Advanced Analytics Institute, Faculty of Engineering and Information Technology, University of Technology Sydney, PO Box 123, Broadway, Sydney, 2007, NSW, Australia.
Faculty of Engineering and Information Technology, University of Technology Sydney, PO Box 123, Broadway, Sydney, 2007, NSW, Australia.
BMC Med Genomics. 2019 Dec 20;12(Suppl 8):183. doi: 10.1186/s12920-019-0630-4.
The early diagnosis of lung cancer has been a critical problem in clinical practice for a long time and identifying differentially expressed gene as disease marker is a promising solution. However, the most existing gene differential expression analysis (DEA) methods have two main drawbacks: First, these methods are based on fixed statistical hypotheses and not always effective; Second, these methods can not identify a certain expression level boundary when there is no obvious expression level gap between control and experiment groups.
This paper proposed a novel approach to identify marker genes and gene expression level boundary for lung cancer. By calculating a kernel maximum mean discrepancy, our method can evaluate the expression differences between normal, normal adjacent to tumor (NAT) and tumor samples. For the potential marker genes, the expression level boundaries among different groups are defined with the information entropy method.
Compared with two conventional methods t-test and fold change, the top average ranked genes selected by our method can achieve better performance under all metrics in the 10-fold cross-validation. Then GO and KEGG enrichment analysis are conducted to explore the biological function of the top 100 ranked genes. At last, we choose the top 10 average ranked genes as lung cancer markers and their expression boundaries are calculated and reported.

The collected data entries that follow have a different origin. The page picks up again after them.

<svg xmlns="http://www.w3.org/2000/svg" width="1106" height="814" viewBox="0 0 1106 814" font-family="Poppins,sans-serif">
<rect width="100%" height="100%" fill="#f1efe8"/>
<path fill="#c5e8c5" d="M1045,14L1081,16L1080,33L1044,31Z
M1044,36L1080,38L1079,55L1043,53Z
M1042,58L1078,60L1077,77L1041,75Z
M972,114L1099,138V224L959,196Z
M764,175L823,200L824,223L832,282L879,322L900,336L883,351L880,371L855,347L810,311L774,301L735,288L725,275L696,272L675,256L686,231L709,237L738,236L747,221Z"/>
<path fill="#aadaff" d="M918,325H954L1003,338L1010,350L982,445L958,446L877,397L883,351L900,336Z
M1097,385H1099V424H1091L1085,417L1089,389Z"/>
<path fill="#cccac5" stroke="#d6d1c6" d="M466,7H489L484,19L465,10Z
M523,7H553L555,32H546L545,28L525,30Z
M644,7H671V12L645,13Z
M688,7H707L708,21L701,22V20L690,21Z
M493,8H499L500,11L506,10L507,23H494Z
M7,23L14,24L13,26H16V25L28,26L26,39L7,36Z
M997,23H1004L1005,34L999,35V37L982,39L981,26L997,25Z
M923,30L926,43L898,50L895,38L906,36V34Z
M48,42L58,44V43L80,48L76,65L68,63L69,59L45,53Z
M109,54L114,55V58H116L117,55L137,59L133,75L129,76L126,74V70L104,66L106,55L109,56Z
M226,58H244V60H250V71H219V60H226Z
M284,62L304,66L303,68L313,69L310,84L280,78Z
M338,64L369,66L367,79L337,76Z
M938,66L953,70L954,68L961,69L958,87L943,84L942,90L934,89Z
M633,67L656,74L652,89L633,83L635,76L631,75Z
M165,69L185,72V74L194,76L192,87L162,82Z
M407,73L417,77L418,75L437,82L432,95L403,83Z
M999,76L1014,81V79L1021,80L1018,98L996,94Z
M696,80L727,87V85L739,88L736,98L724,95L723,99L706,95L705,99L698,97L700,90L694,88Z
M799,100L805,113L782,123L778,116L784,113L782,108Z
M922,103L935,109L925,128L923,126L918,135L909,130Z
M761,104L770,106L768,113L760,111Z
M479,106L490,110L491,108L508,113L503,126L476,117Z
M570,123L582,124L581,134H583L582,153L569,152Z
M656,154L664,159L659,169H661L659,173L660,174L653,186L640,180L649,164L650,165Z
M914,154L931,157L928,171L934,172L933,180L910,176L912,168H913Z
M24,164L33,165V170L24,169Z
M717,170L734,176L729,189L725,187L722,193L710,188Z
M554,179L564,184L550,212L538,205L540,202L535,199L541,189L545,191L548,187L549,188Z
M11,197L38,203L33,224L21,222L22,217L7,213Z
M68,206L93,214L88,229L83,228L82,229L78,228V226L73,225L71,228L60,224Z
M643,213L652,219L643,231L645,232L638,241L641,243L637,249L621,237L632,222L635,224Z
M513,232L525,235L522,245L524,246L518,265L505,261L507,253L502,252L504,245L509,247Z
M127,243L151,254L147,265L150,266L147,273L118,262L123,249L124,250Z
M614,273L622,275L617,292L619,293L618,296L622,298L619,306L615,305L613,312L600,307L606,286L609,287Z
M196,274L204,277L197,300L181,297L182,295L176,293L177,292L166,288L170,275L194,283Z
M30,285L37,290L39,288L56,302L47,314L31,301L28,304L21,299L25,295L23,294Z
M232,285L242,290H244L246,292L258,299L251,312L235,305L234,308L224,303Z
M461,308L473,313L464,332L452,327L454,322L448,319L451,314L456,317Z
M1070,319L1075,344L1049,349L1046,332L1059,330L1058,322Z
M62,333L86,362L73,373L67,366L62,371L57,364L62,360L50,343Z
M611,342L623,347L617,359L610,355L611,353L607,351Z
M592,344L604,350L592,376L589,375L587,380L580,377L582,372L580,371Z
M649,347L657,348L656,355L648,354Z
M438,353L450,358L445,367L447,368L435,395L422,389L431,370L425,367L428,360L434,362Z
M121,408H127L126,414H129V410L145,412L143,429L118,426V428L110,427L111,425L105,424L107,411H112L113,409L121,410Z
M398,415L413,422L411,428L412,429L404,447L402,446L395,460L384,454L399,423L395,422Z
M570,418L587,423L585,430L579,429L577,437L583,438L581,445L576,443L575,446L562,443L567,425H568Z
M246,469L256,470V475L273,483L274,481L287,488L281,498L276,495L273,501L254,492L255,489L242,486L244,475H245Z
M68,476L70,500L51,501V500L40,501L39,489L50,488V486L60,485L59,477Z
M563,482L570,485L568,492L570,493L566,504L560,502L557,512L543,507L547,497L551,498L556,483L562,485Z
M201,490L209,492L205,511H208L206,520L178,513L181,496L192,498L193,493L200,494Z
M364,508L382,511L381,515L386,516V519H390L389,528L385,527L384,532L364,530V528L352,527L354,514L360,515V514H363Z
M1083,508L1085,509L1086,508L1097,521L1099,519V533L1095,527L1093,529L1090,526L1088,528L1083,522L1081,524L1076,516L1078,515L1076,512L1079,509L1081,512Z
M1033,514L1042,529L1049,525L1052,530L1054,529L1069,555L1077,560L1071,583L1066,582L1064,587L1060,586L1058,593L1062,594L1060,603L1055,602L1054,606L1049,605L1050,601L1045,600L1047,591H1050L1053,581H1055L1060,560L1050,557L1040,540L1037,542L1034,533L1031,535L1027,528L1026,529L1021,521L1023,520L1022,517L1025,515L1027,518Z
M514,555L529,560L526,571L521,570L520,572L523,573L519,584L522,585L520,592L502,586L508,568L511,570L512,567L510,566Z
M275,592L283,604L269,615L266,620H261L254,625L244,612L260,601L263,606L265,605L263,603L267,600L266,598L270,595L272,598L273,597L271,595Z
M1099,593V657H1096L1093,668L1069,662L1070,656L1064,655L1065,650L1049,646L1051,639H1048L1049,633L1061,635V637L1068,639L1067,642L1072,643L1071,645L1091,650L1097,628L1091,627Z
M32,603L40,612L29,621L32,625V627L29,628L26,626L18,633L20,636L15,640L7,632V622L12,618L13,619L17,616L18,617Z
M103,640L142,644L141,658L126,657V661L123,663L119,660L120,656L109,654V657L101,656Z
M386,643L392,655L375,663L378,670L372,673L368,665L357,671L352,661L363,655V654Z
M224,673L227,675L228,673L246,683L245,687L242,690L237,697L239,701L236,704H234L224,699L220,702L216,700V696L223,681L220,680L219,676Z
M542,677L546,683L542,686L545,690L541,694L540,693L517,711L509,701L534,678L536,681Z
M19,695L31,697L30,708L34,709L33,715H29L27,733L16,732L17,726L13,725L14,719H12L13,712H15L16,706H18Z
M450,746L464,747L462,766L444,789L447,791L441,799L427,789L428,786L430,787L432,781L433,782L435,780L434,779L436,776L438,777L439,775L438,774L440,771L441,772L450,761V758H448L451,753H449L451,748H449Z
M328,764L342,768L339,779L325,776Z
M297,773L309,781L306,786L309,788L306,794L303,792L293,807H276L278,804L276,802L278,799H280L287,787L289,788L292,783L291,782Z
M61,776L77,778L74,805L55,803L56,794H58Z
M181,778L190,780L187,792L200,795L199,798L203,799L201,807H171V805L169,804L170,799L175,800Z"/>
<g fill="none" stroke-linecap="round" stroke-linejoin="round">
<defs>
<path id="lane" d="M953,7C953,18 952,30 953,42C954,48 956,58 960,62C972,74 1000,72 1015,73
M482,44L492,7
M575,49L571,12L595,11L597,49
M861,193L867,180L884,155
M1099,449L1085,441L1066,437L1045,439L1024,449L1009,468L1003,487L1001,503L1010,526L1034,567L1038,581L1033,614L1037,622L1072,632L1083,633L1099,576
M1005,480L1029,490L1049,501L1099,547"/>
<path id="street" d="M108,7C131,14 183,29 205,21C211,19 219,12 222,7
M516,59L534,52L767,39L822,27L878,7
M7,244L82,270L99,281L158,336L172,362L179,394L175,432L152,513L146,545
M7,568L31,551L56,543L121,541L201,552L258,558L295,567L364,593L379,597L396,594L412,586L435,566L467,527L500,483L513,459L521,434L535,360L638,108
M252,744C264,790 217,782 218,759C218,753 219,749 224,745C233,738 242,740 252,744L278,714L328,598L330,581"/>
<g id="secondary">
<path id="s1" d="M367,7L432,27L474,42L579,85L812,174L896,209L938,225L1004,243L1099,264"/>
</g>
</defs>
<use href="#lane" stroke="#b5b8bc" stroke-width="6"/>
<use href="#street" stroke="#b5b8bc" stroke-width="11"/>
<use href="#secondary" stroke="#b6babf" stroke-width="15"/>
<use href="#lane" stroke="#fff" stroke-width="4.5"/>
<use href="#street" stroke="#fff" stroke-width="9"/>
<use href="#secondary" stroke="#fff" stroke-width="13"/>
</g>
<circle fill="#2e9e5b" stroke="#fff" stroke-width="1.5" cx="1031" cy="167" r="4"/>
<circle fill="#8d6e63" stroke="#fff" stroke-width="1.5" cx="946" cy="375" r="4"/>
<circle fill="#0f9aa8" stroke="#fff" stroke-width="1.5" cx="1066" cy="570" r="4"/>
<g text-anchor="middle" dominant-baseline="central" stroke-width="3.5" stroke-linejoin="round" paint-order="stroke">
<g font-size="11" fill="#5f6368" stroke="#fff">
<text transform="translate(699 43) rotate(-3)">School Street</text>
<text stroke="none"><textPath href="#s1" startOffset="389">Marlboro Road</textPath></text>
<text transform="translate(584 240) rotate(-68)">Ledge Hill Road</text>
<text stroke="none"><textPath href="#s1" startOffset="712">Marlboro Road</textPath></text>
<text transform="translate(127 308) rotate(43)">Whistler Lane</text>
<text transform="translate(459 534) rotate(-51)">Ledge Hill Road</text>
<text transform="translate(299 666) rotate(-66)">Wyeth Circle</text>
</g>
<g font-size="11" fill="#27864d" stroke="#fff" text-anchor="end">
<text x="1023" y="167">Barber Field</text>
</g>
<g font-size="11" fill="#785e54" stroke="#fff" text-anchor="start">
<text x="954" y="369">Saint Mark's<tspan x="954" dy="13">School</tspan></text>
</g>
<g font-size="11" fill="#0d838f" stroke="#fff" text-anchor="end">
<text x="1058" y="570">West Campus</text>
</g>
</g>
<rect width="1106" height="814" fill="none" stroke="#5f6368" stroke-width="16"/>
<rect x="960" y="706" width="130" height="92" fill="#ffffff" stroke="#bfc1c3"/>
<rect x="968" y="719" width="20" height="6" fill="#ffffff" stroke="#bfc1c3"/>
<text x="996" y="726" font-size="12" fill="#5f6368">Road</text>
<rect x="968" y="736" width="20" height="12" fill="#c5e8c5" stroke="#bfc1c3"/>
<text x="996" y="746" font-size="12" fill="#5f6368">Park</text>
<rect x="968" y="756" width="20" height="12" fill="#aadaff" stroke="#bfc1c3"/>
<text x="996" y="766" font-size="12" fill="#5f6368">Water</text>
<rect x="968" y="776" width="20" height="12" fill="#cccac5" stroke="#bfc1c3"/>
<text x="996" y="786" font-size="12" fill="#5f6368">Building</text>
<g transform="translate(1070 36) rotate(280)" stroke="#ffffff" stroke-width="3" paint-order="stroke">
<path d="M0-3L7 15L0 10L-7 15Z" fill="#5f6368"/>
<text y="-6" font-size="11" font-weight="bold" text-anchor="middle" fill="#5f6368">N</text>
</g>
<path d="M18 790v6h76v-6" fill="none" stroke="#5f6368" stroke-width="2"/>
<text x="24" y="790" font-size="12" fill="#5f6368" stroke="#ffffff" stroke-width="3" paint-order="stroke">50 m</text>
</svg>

The proposed approach is effective to identify gene markers for lung cancer diagnosis. It is not only more accurate than conventional DEA methods but also provides a reliable method to identify the gene expression level boundaries.
肺癌的早期诊断一直是临床实践中的一个关键问题,而将差异表达基因作为疾病标志物是一种很有前途的解决方案。然而,大多数现有的基因差异表达分析(DEA)方法存在两个主要缺点:首先,这些方法基于固定的统计假设,并不总是有效;其次,当对照组和实验组之间没有明显的表达水平差距时,这些方法无法确定某个表达水平的边界。
本文提出了一种用于识别肺癌标志物基因和基因表达水平边界的新方法。通过计算核最大均值差异,我们的方法可以评估正常、肿瘤附近正常(NAT)和肿瘤样本之间的表达差异。对于潜在的标志物基因,我们使用信息熵方法定义不同组之间的表达水平边界。
与 t 检验和倍数变化两种传统方法相比,我们的方法在 10 倍交叉验证中,所有指标的平均排名最高的基因都能取得更好的性能。然后进行 GO 和 KEGG 富集分析,以探讨排名前 100 的基因的生物学功能。最后,我们选择排名前 10 的平均排名基因作为肺癌标志物,并计算和报告它们的表达边界。
所提出的方法可有效识别肺癌诊断的基因标志物。它不仅比传统的 DEA 方法更准确,而且还提供了一种可靠的方法来确定基因表达水平的边界。